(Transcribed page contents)
***

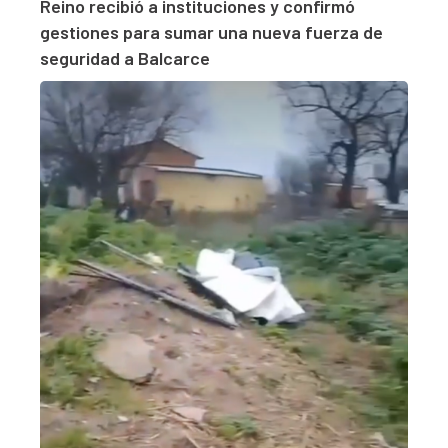
Reino recibió a instituciones y confirmó
gestiones para sumar una nueva fuerza de
seguridad a Balcarce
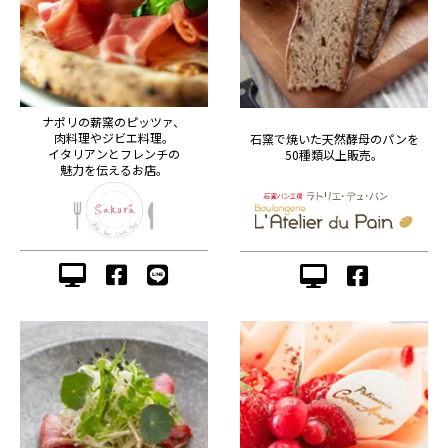
ナポリの薪窯のピッツァ、
肉料理やジビエ料理。
石窯で焼いた天然酵母のパンを
イタリアンとフレンチの
50種類以上販売。
魅力を伝えるお店。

***

Exercise objective - Retype all records exactly as shown above, images excluded.

Exercise answer -
Reino recibió a instituciones y confirmó
gestiones para sumar una nueva fuerza de
seguridad a Balcarce
ナポリの薪窯のピッツァ、
肉料理やジビエ料理。
石窯で焼いた天然酵母のパンを
イタリアンとフレンチの
50種類以上販売。
魅力を伝えるお店。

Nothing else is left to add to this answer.